Activity: Identify all lines in the listing that include the word "bold", and copy them out.

▬▬▬▬▬▬

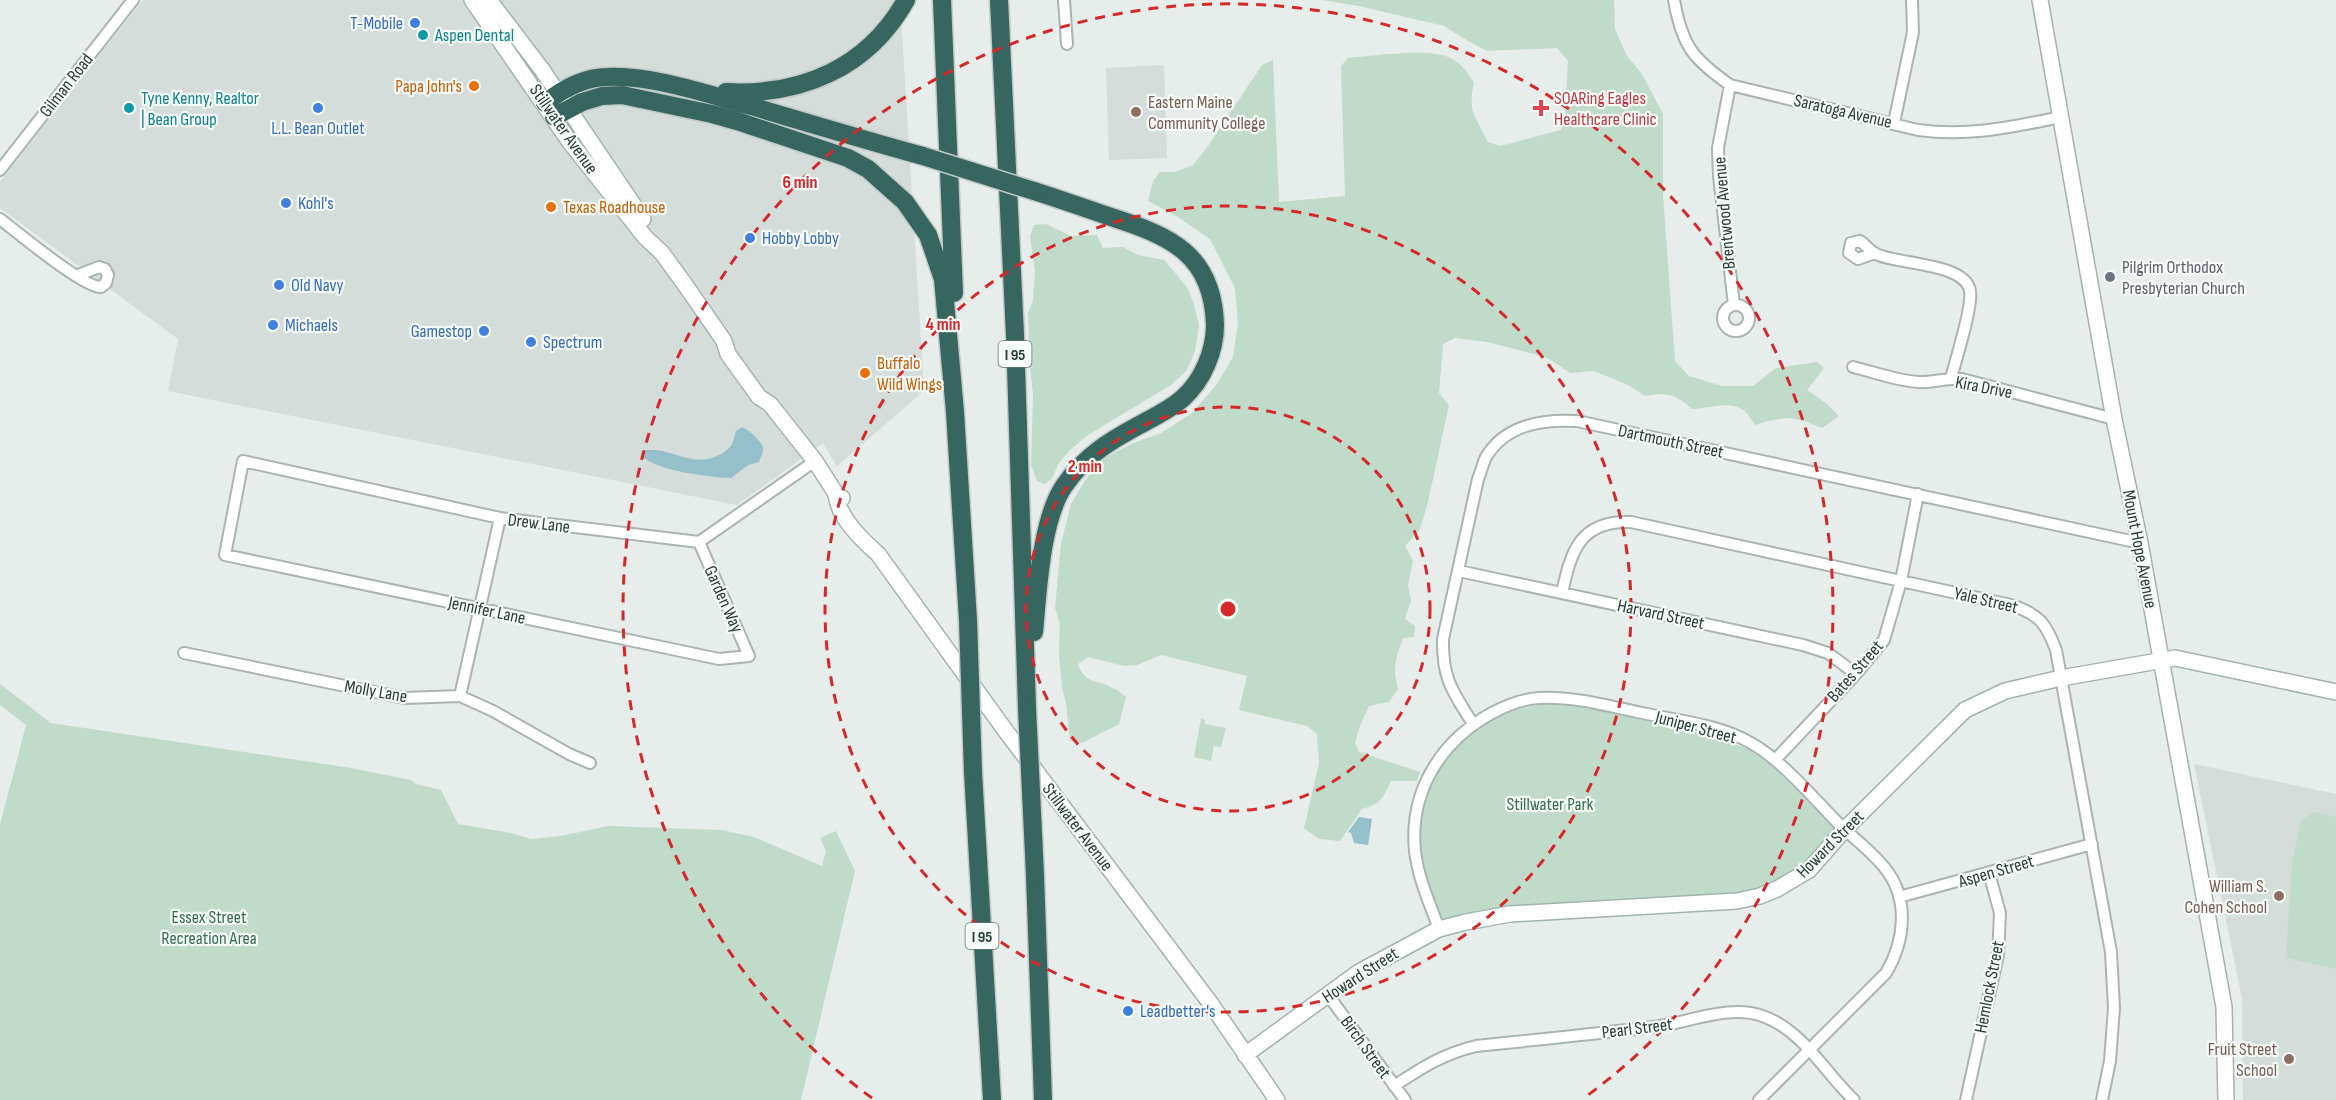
<svg xmlns="http://www.w3.org/2000/svg" width="2336" height="1100" font-family="'Sofia Sans Condensed',sans-serif">
	<style>
		.built { fill: #d4ddd9 }
		.green { fill: #c1dbca }
		.water { fill: #95bfcb }
		.lines { fill: none; stroke-linecap: round; stroke-linejoin: round }
		.street-casing { stroke: #a9b5b1; stroke-width: 14 }
		.secondary-casing { stroke: #a2b4af; stroke-width: 18 }
		.highway-casing { stroke: #c3c9c7; stroke-width: 21 }
		.street { stroke: #fff; stroke-width: 10 }
		.secondary { stroke: #fff; stroke-width: 15 }
		.highway { stroke: #36665f; stroke-width: 18 }
		.highway-bridge-casing { stroke: #c3c9c7; stroke-width: 21; stroke-linecap: butt }
		.highway-bridge { stroke: #36665f; stroke-width: 18 }
		.ring { fill: none; stroke: #d62828; stroke-width: 3; stroke-dasharray: 10 8 }
		.shop-dot { fill: #3f7fe0; stroke: #f6faf8; stroke-width: 2 }
		.culture-dot { fill: #0f9aa8; stroke: #f6faf8; stroke-width: 2 }
		.food-dot { fill: #e8710a; stroke: #f6faf8; stroke-width: 2 }
		.health-dot { fill: #e0444e; stroke: #f6faf8; stroke-width: 2 }
		.education-dot { fill: #8d6e63; stroke: #f6faf8; stroke-width: 2 }
		.worship-dot { fill: #6b7280; stroke: #f6faf8; stroke-width: 2 }
		.labels { text-anchor: middle; stroke-width: 4.5; stroke-linejoin: round; paint-order: stroke }
		.shield { fill: #f6faf8; stroke: #657672; stroke-width: 1.5 }
		.shield-label { font-size: 16px; font-weight: bold; fill: #273d38 }
		.shop-label { font-size: 18px; fill: #366cbe; stroke: #f6faf8; text-anchor: start }
		.culture-label { font-size: 18px; fill: #0d838f; stroke: #f6faf8; text-anchor: start }
		.street-label { font-size: 18px; fill: #273d38; stroke: #f6faf8 }
		.food-label { font-size: 18px; fill: #c56008; stroke: #f6faf8; text-anchor: start }
		.health-label { font-size: 18px; fill: #be3a42; stroke: #f6faf8; text-anchor: start }
		.education-label { font-size: 18px; fill: #785e54; stroke: #f6faf8; text-anchor: end }
		.worship-label { font-size: 18px; fill: #5b616d; stroke: #f6faf8; text-anchor: start }
		.park-label { font-size: 18px; fill: #356f50; stroke: #f6faf8 }
		.centre { fill: #d62828; stroke: #f6faf8; stroke-width: 3 }
		.ring-label { font-size: 18px; text-anchor: middle; font-weight: bold; fill: #d62828; stroke: #f6faf8; stroke-width: 4.5; stroke-linejoin: round; paint-order: stroke }
	</style>
	<rect width="100%" height="100%" fill="#e6edea"/>
	<path class="built" d="M143,0H900L924,391L837,466L823,443L737,505L168,391L178,339L0,208V182Z
		M1164,65L1167,158L1109,160L1106,68Z
		M2194,764L2336,794V1100H2243L2242,998Z"/>
	<path class="green" d="M1322,0H1614L1615,29L1627,56L1642,74L1663,114V195L1675,361L1689,376L1722,386H1753L1776,368L1817,362L1824,368L1807,390L1826,403L1839,416L1822,428C1793,416 1786,415 1755,425C1752,421 1748,413 1743,410C1730,400 1707,409 1692,409C1676,394 1666,392 1645,396L1628,385L1594,371L1570,373L1546,357L1487,342L1455,338L1443,344L1439,393L1449,405L1428,502L1420,529L1405,546L1413,561L1408,585L1411,600L1405,619L1415,626L1414,637L1403,638C1396,658 1392,668 1398,689L1389,702L1369,706L1360,726L1355,743L1359,752L1420,772L1417,781H1391C1383,798 1381,804 1362,809L1340,841L1319,839L1304,828L1319,763L1317,734L1307,726L1239,710L1247,676L1161,655L1137,665L1124,666L1088,657L1078,664C1085,685 1098,679 1113,688C1118,690 1122,694 1126,697L1119,724L1082,743L1070,741L1066,703L1062,688L1059,654L1060,624L1055,608L1061,543L1071,504L1086,479L1105,458L1133,443L1161,433L1192,413L1217,384L1233,357L1238,323L1235,288L1210,239L1178,217L1148,201L1153,181L1160,172H1175L1193,165L1208,146L1262,65L1273,60L1279,202L1345,196L1341,66L1348,58C1373,56 1425,48 1448,57C1459,61 1469,73 1474,83C1467,112 1476,117 1488,142L1500,146L1561,130L1565,114L1568,61L1557,48L1487,51L1468,41L1444,26L1359,6Z
		M1046,224L1071,236L1097,235L1103,248L1123,247L1138,255L1164,260L1177,275L1188,289L1194,305L1199,326L1195,351L1187,370L1171,385L1088,435L1069,451L1059,463L1052,478L1045,484L1037,481L1031,465L1033,395L1030,368L1028,313L1033,300L1035,272L1030,236L1034,225Z
		M0,684L51,723L351,768L411,780L416,784L441,790L458,824L511,833L531,839L561,836L608,826L722,830L754,837L822,866L826,851L820,838L836,831L855,871L801,1100H0V825L26,725L0,705Z
		M1560,704L1609,712L1704,734L1749,749L1773,767L1835,825L1836,828C1799,871 1779,887 1722,895L1499,908L1447,919L1441,918C1432,897 1422,875 1420,852C1412,769 1478,703 1560,704Z
		M1201,718L1205,720V724L1226,728L1221,747L1214,746L1211,761L1194,757Z
		M2315,812L2336,817V969L2286,958L2292,864L2301,820Z"/>
	<path class="water" d="M742,427C749,430 761,440 763,448C764,452 760,458 759,462L748,465L731,478C710,477 655,471 641,455L642,451C667,444 691,469 717,456C731,449 732,446 736,431Z
		M1359,817L1372,819L1368,845L1354,843L1351,833L1348,832Z"/>
	<g class="lines">
		<defs>
			<path id="street" d="M1064,0L1067,44
				M1674,0C1682,46 1693,59 1730,85L1918,130C1969,137 2011,127 2061,117
				M1730,85L1718,148L1719,176L1734,305
				M1894,123L1913,32L1912,0
				M0,170L133,0
				M0,219C17,232 84,288 101,287L106,283L108,275L105,269L99,267L76,276
				M1875,253L1858,259L1849,253L1851,243L1860,241C1865,244 1869,250 1874,253C1894,265 1966,262 1970,291C1973,305 1956,360 1951,378
				M1723 318a13 13 0 1 1 26 0a13 13 0 1 1-26 0Z
				M1853,367C1874,372 1897,381 1919,382C1935,383 1948,377 1962,379L2114,419
				M699,542L749,656L719,659L225,555L243,461L500,518L699,542L815,461
				M1459,571L1803,645L1828,653L1856,674
				M1562,593C1571,551 1580,520 1631,522L2011,605C2039,614 2046,623 2056,650L2111,952L2114,1008L2110,1061L2102,1100
				M184,653L404,698L460,696L493,711L569,754L590,763
				M460,696L500,518
				M1473,724C1453,692 1442,679 1443,639L1478,479C1481,472 1483,463 1486,457C1506,424 1543,419 1577,421L2140,543
				M1775,760L1856,674L1884,640L1901,581L1918,494
				M1899,897L2092,844
				M1439,929C1430,904 1418,878 1415,851C1409,791 1441,741 1492,713C1507,705 1522,699 1539,698C1575,696 1612,707 1647,714C1681,721 1720,725 1751,743C1783,761 1815,800 1841,826C1855,839 1872,852 1884,867C1910,898 1905,941 1886,973L1759,1100
				M1328,995L1405,1100
				M1394,1086C1423,1067 1443,1054 1476,1046C1535,1040 1594,1034 1653,1027C1689,1023 1730,1003 1765,1017C1803,1031 1826,1074 1854,1100
				M1966,1100L1998,955L2000,913L1989,873"/>
			<path id="secondary" d="M472,0L569,141L645,237L662,253L686,286L724,341L728,354L759,397L770,404L815,461L836,494L842,498
				M489,0L543,71L643,219
				M2040,0L2114,419L2140,543L2224,1007L2226,1100
				M836,494C838,517 861,539 878,554L1005,730L1211,1004L1277,1100
				M1245,1055L1359,972L1439,929L1466,922L1510,914L1737,901L1760,896L1777,889L1809,870L1845,829L1965,710L2005,691L2061,678L2175,658L2336,692"/>
			<path id="highway" d="M942,0L954,293
				M999,0L1015,335L1027,708
				M726,92C801,96 868,68 906,0
				M545,103C563,89 584,77 607,77C653,75 707,94 751,106C808,123 865,140 923,156
				M554,117L582,102L602,96L622,95L712,114L737,121L848,158L868,169L905,202L928,235L943,279L955,412L968,620
				M1034,191C1059,199 1085,208 1111,217C1170,236 1213,254 1215,325C1215,351 1203,380 1183,398C1172,408 1158,415 1145,422C1113,439 1085,455 1064,486C1041,520 1038,590 1034,632
				M973,772L992,1100
				M1035,875L1043,1100"/>
		</defs>
		<use href="#street" class="street-casing"/>
		<use href="#secondary" class="secondary-casing"/>
		<use href="#highway" class="highway-casing"/>
		<use href="#street" class="street"/>
		<use href="#secondary" class="secondary"/>
		<use href="#highway" class="highway"/>
		<defs>
			<path id="highway-bridge" d="M923,156L1034,191
				M968,620L973,772
				M1027,708L1035,875"/>
		</defs>
		<use href="#highway-bridge" class="highway-bridge-casing"/>
		<use href="#highway-bridge" class="highway-bridge"/>
	</g>
	<g class="ring">
		<circle cx="1228" cy="609" r="202"/>
		<circle cx="1228" cy="609" r="403"/>
		<path d="M872 1098A605 605 0 1 1 1584 1098"/>
	</g>
	<g class="shop-dot">
		<circle cx="415" cy="23" r="6"/>
		<circle cx="318" cy="108" r="6"/>
		<circle cx="286" cy="203" r="6"/>
		<circle cx="750" cy="238" r="6"/>
		<circle cx="279" cy="285" r="6"/>
		<circle cx="273" cy="325" r="6"/>
		<circle cx="484" cy="331" r="6"/>
		<circle cx="531" cy="342" r="6"/>
		<circle cx="1128" cy="1011" r="6"/>
	</g>
	<g class="culture-dot">
		<circle cx="423" cy="35" r="6"/>
		<circle cx="129" cy="108" r="6"/>
	</g>
	<g class="food-dot">
		<circle cx="474" cy="86" r="6"/>
		<circle cx="551" cy="207" r="6"/>
		<circle cx="865" cy="373" r="6"/>
	</g>
	<path class="health-dot" d="M1538 99h6v6h6v6h-6v6h-6v-6h-6v-6h6z"/>
	<g class="education-dot">
		<circle cx="1136" cy="112" r="6"/>
		<circle cx="2279" cy="896" r="6"/>
		<circle cx="2289" cy="1059" r="6"/>
	</g>
	<circle class="worship-dot" cx="2110" cy="277" r="6"/>
	<g class="labels">
		<g class="shield">
			<rect x="998.5" y="341" width="33" height="26" rx="4.5"/>
			<rect x="965.5" y="923" width="33" height="26" rx="4.5"/>
		</g>
		<g class="shield-label">
			<text x="1015" y="360">I 95</text>
			<text x="982" y="942">I 95</text>
		</g>
		<g class="shop-label">
			<text x="403" y="29" text-anchor="end">T-Mobile</text>
			<text x="318" y="134" text-anchor="middle">L.L. Bean Outlet</text>
			<text x="298" y="209">Kohl's</text>
			<text x="762" y="244">Hobby Lobby</text>
			<text x="291" y="291">Old Navy</text>
			<text x="285" y="331">Michaels</text>
			<text x="472" y="337" text-anchor="end">Gamestop</text>
			<text x="543" y="348">Spectrum</text>
			<text x="1140" y="1017">Leadbetter's</text>
		</g>
		<g class="culture-label">
			<text x="435" y="41">Aspen Dental</text>
			<text x="141" y="104">Tyne Kenny, Realtor<tspan x="141" dy="21">| Bean Group</tspan></text>
		</g>
		<g class="street-label">
			<text transform="translate(66 85) rotate(-52)" y="6">Gilman Road</text>
			<text transform="translate(1843 111) rotate(13)" y="6">Saratoga Avenue</text>
			<text transform="translate(564 129) rotate(55)" y="6">Stillwater Avenue</text>
			<text transform="translate(1724 213) rotate(-95)" y="6">Brentwood Avenue</text>
			<text transform="translate(1984 387) rotate(11)" y="6">Kira Drive</text>
			<text transform="translate(1671 441) rotate(12)" y="6">Dartmouth Street</text>
			<text transform="translate(539 523) rotate(7)" y="6">Drew Lane</text>
			<text transform="translate(2140 549) rotate(79)" y="6">Mount Hope Avenue</text>
			<text transform="translate(724 599) rotate(66)" y="6">Garden Way</text>
			<text transform="translate(1986 600) rotate(13)" y="6">Yale Street</text>
			<text transform="translate(487 610) rotate(12)" y="6">Jennifer Lane</text>
			<text transform="translate(1661 614) rotate(12)" y="6">Harvard Street</text>
			<text transform="translate(1855 671) rotate(-49)" y="6">Bates Street</text>
			<text transform="translate(376 691) rotate(10)" y="6">Molly Lane</text>
			<text transform="translate(1696 727) rotate(15)" y="6">Juniper Street</text>
			<text transform="translate(1078 827) rotate(53)" y="6">Stillwater Avenue</text>
			<text transform="translate(1830 844) rotate(-45)" y="6">Howard Street</text>
			<text transform="translate(1996 871) rotate(-16)" y="6">Aspen Street</text>
			<text transform="translate(1360 975) rotate(-33)" y="6">Howard Street</text>
			<text transform="translate(1989 987) rotate(-79)" y="6">Hemlock Street</text>
			<text transform="translate(1637 1028) rotate(-7)" y="6">Pearl Street</text>
			<text transform="translate(1366 1047) rotate(54)" y="6">Birch Street</text>
		</g>
		<g class="food-label">
			<text x="462" y="92" text-anchor="end">Papa John's</text>
			<text x="563" y="213">Texas Roadhouse</text>
			<text x="877" y="369">Buffalo<tspan x="877" dy="21">Wild Wings</tspan></text>
		</g>
		<g class="health-label">
			<text x="1554" y="104">SOARing Eagles<tspan x="1554" dy="21">Healthcare Clinic</tspan></text>
		</g>
		<g class="education-label">
			<text x="1148" y="108" text-anchor="start">Eastern Maine<tspan x="1148" dy="21">Community College</tspan></text>
			<text x="2267" y="892">William S.<tspan x="2267" dy="21">Cohen School</tspan></text>
			<text x="2277" y="1055">Fruit Street<tspan x="2277" dy="21">School</tspan></text>
		</g>
		<g class="worship-label">
			<text x="2122" y="273">Pilgrim Orthodox<tspan x="2122" dy="21">Presbyterian Church</tspan></text>
		</g>
		<g class="park-label">
			<text x="1550" y="810">Stillwater Park</text>
			<text x="209" y="923">Essex Street<tspan x="209" dy="21">Recreation Area</tspan></text>
		</g>
	</g>
	<circle cx="1228" cy="609" r="9" class="centre"/>
	<g class="ring-label">
		<text x="800" y="188">6 min</text>
		<text x="943" y="330">4 min</text>
		<text x="1085" y="472">2 min</text>
	</g>
</svg>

▬▬▬▬▬▬

Expected answer:
		.shield-label { font-size: 16px; font-weight: bold; fill: #273d38 }
		.ring-label { font-size: 18px; text-anchor: middle; font-weight: bold; fill: #d62828; stroke: #f6faf8; stroke-width: 4.5; stroke-linejoin: round; paint-order: stroke }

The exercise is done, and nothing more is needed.